Puerto Rico has some advantages compared to the 29 US states where some form of marijuana is legal: Its tax rates on the industry are lower and it’s not subject to a federal law that prohibits investors from deducting cannabis-related operating expenses for tax purposes.
“A lot of people were waiting for this law,” attorney Goodwin Aldarondo, president of consulting company Puerto Rico Legal Marijuana, told AP. “It’s the only viable alternative we have to solve the economic situation. It’s been many, many years since Puerto Rico has had a new industry.”
Investors on the island have spent more than $3 million to obtain health department licenses to cultivate, manufacture and sell medical marijuana.
The island currently has 27 dispensaries, 11 plant facilities, five manufacturing centers and two laboratories responsible for analyzing all medical marijuana before it’s sold.
The health department has certified nearly 300 doctors to prescribe marijuana.
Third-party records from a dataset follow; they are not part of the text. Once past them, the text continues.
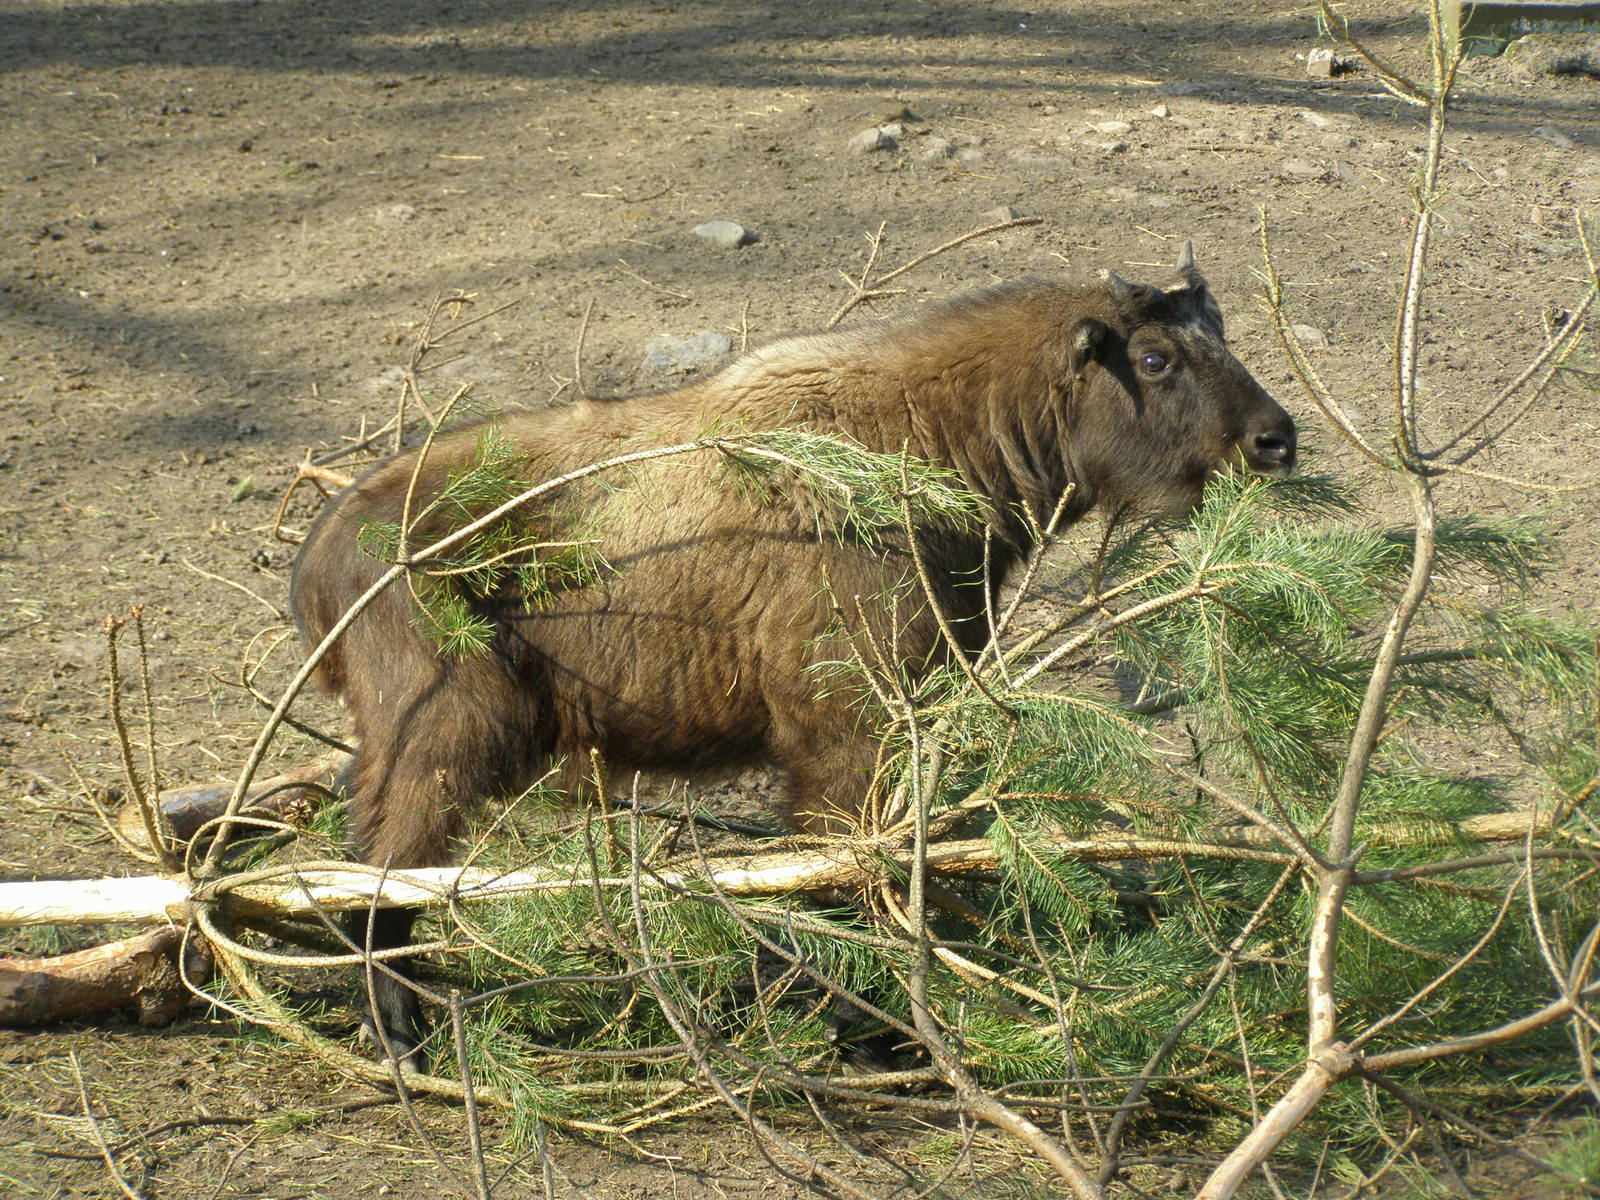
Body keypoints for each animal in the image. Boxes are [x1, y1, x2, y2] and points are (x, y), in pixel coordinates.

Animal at [290, 244, 1296, 1061]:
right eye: (1156, 357)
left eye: (1219, 333)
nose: (1275, 440)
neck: (927, 437)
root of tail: (329, 541)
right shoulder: (846, 732)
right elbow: (843, 873)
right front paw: (864, 1029)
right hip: (445, 736)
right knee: (383, 870)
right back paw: (403, 1032)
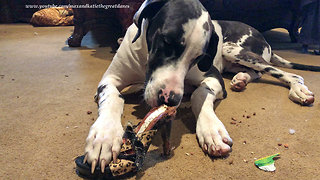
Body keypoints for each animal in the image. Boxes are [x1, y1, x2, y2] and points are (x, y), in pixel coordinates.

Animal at [83, 0, 320, 172]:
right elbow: (112, 98)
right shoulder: (110, 79)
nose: (171, 100)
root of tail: (263, 37)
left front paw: (211, 130)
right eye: (166, 41)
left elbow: (199, 94)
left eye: (198, 57)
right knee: (257, 73)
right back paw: (241, 79)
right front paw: (104, 137)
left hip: (234, 50)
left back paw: (298, 90)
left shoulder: (213, 77)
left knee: (288, 74)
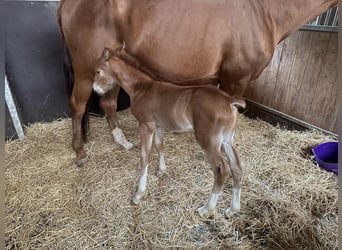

Almost 9,000 Puerto Ricans have paid $25 a year for a permit to use medical marijuana to treat at least 14 approved conditions, including HIV, cancer, multiple sclerosis, migraines, anxiety and epilepsy.
The island’s treasury secretary estimated the industry could generate up to $100 million a year and help cut Puerto Rico’s unemployment rate, presently around 12 percent.
Colorado ‒ the most established US state with a recreational marijuana market ‒ earned $200 million in state tax revenue last year, according to the Marijuana Policy Group.
“Name one new industry in Puerto Rico capable of generating millions and billions in capital and improving an economy in a mega-crisis. There is none,” said David Quinones, operations director of Natural Ventures, the island’s largest medical marijuana producer.
Puerto Rico economist Indira Luciano, argue the government projections are inflated and don’t take into account price of production, availability of other treatments, wages on an island and the 45 percent poverty rate. She wants the measure to be expanded.
The economy would receive a bigger boost if Puerto Rico went further and legalized recreational marijuana, she said.
“The stricter the law, the less economic impact it will have,” she added.
Puerto Rico is restructuring its debt under a special law enacted by President Barack Obama in 2016, known as PROMESA (Puerto Rico Oversight, Management, and Economic Stability Act), which appointed a special oversight board to help the territory cope with its debt burden.
The oversight body has signaled that it wants more of the restructuring burden to fall on creditors, according to the Wall Street Journal, proposing a 10 percent cut in pension benefits. The island’s creditors are also fighting each other over priority in getting repaid while the territory’s officials are seeking greater financial flexibility.